なぜメディアは
水原氏を直撃しないのか
最近、メディアを大きく騒がせている事件には共通項があるように思います。それは、自分たちの足で取材し、自分たちで疑問を持ったことを真剣に調べてみようという報道姿勢の欠如です。
たとえば、大谷翔平選手の元通訳・水原一平氏の賭博問題。大谷氏は会見で「通訳がすべて嘘をついた」ことを主張し、「送金も通訳が勝手に行った」と発言しました。この会見に対して多くの弁護士やコメンテーターなどから「なぜ、通訳が大谷のカネを勝手に送金できたのか。それに(会見で)触れなかったのが怪しい」という議論が展開されました。
週刊誌の元編集長として、その発言を聞いてがっかりしました。大谷氏は被害者だと主張しています。被害者が「おカネをどうやって盗まれたか」わかるはずはありません。あるいは推定はできても、それを会見で言えば、 「大谷の了解を得て送金していた」と嘘の主張をする水原通訳が、その推理をうまく言い逃れに使うかもしれません。

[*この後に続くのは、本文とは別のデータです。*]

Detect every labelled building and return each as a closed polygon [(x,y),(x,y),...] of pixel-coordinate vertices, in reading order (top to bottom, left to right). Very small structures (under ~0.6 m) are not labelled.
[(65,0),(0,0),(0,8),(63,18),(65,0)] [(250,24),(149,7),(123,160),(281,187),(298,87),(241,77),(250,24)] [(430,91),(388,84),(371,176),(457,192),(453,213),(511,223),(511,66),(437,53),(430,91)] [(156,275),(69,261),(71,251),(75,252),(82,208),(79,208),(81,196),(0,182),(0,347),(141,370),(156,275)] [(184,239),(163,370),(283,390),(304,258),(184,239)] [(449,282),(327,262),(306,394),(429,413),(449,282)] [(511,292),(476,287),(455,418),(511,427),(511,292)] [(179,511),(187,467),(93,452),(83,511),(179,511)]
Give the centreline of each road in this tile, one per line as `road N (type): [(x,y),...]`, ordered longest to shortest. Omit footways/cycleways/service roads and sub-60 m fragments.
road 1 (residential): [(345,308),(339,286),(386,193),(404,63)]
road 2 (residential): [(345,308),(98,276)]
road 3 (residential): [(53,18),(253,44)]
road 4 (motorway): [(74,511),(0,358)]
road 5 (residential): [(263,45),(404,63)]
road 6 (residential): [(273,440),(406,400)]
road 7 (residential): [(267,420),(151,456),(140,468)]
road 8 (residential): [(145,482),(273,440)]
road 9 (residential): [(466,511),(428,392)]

大谷氏側の立場で少しでも考えれば、絶対に会見で具体的に明かす必要がない部分であり、「怪しい」と発言していた弁護士も、自分のクライアントならそうアドバイスするはずです。
テレビに出演するコメンテーターや弁護士が、基本的にはほとんどのテーマについて実は素人に近いことは、何度も本コラムで指摘してきましたが、昨日まで大谷氏の活躍と美談ばかりオンエアしていたメディアが、今度は事件の中身など全く知らないまま、掌返しのコメントです。
それ以上に気になるのは、大谷氏の会見には大量に日本人記者やテレビクルーが入っているのに、どうして水原元通訳への取材をしようと努力していないのかということです。所在がつかめないという報道もありますが、それを探すのがプロの仕事ではないでしょうか。
彼には家族がいます。友人もいます。その人たちに連絡をとり、昔の生活や人格を取材しながら、逃亡場所になりそうなところを探すという作業を日本のメディアがやっている気配がありません。むしろ、米国メディア『ロサンゼルス・タイムズ電子版』はしっかり追いかけています。題して、「謎に包まれた半生」(3月28日=日本時間29日)。元通訳・水原一平氏(39)の人生を追った特集です。